Over long periods of time the amount of energy entering our planet’s climate system varies, primarily as a result of changes in Earth’s tilt (our planet “wobbles” a bit) and the shape of its orbit (which becomes more or less elliptical at times).  Orbital climate theory explains how these factors gradually increase or decrease the amount of the sun’s energy entering the climate system.  But these changes occur gradually – over periods of tens or hundreds of thousands of years.  Other climate mechanisms explain how those very gradual changes can result in major climatic shifts over much shorter time periods.  And usually some sort of tipping point provides the explanation.

In the case of the Younger Dryas, the cool down was likely triggered when the melt water from retreating North American glaciers began flowing into the North Atlantic, instead of draining through the Mississippi to the Gulf of Mexico (Cronin).  Fresh water is less dense than salt water and as this fresh water mixed into the North Atlantic, the ocean’s surface water became less dense.  That changed things.

To simplify, winds drive surface water from the tropics north in the North Atlantic.  This warm water radiates heat (bringing some warmth to Europe) and then, as it cools, it becomes denser and sinks.  This colder water flows back south along the bottom of the ocean.  (A quick Google search of “ocean conveyor belt” or “thermohaline circulation” will turn up explanatory graphics and some good reading.)

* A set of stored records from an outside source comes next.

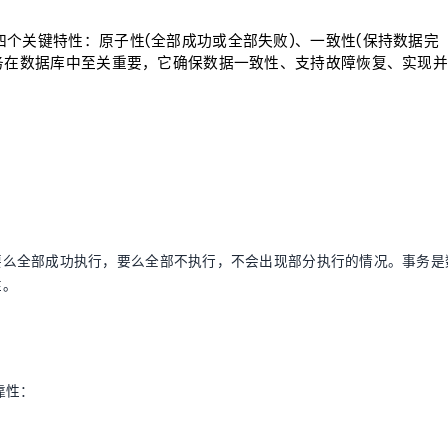
四个关键特性：原子性(全部成功或全部失败)、一致性(保持数据完
事务在数据库中至关重要，它确保数据一致性、支持故障恢复、实现并
要么全部成功执行，要么全部不执行，不会出现部分执行的情况。事务是
性。
靠性：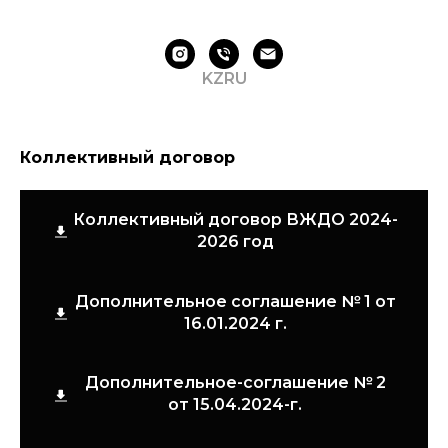
KZ
RU
Коллективный договор
Коллективный договор ВЖДО 2024-
2026 год
Дополнительное соглашение № 1 от
16.01.2024 г.
Дополнительное-соглашение № 2
от 15.04.2024-г.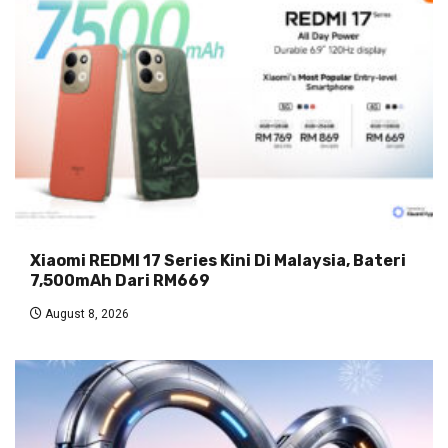
Xiaomi REDMI 17 Series Kini Di Malaysia, Bateri
7,500mAh Dari RM669
August 8, 2026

Thus, as the water became less dense (due to the fresh water from the retreating glaciers), the sinking slowed.  The ocean’s overall circulation slowed.  The transfer of heat from south to north slowed.  And the northern hemisphere got colder, for around 600 years or so, illustrating how a gradual warming of the climate can translate into an abrupt regional cooling.

I am not suggesting that a few cold winters amount to the beginning of a climate reversal.  Let’s leave it to real climate scientists to sort such things out.  But climate reversals offer us a valuable perspective on understanding regional cold weather amid a global warming trend and they help us to better understand the inherent instability of Earth’s climate system.